Now, Fisher, when quoting p-values, or significance tests for a relationship between $x,y$, would simply use the count of contingency tables that had table counts $\mathbf{n}$ more extreme than what's observed. For instance, let's say we observe a True/True $x,y$ occurence that is higher than expected under the marginals: $n_{11}>N p q$ or $n_{11} > R_1 C_1 / N $: what's the sum of the probabilities of tables that have an even \textit{higher} $n_{11}$? This is called a one-tailed pvalue significance test, and for the fisher exact test and the multinomial method, corresponds to a simple sum.

I won't get too into the details of implementation now, but suffice to say, scipy's got a fisher test calculation all on its own!


------------------------------------------------------------------------------------------------------------------------

Now what hasn't been mentioned is lift. And it relates directly to the laplace smoothed priors discussed earlier.

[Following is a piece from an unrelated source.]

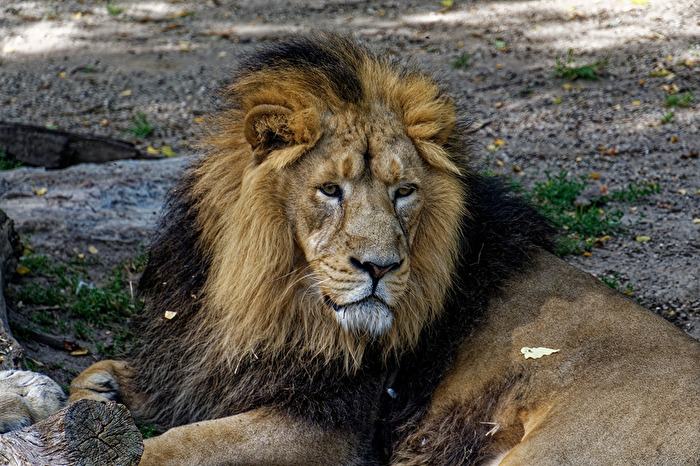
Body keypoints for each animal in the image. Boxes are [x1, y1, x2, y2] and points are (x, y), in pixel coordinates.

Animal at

Lift is simply:

\begin{eqnarray}
l(x\vert y) &=& \frac{P(x \vert y)}{P(x)} = \frac{P(x,y)}{P(x)P(y)}
\end{eqnarray}

or, the probability of $x$ taking on some value given $y$ relative to $x$ occurring independently. Lift is a number between zero and infinity, and basically means: how many more times likely is $x$ going to occur given $y$? For low sample size $N < 1000$, it's probably a good idea to smooth the priors $P(x),P(y)$ giving us:

\begin{eqnarray}
l(x\vert y) &=&  \frac{P(x,y)}{P(x)P(y)} \\
&=& \frac{(N+\alpha d_x)(N+\alpha d_y)}{N}\frac{n_{xy}}{n_x n_y }
\end{eqnarray}

Where $n_x,n_y$ is the event count of $x$ and $y$. $n_{xy}$ is th joint event count of $x,y$.
------------------------------------------------------------------------------------------------------------------------

For those who are heavily implementation-focused, you'll note that this fisher test can be done for any type of contingency table -- it doesn't have to be two binomial marginal distributions, they could easily be multinomials! -- but often the best way to do things is to OneHotEncode the scikit-learn first, and then do simple fisher exact tests on each of the pairwise 2x2 contingency tables for feature selection. I hope that helps!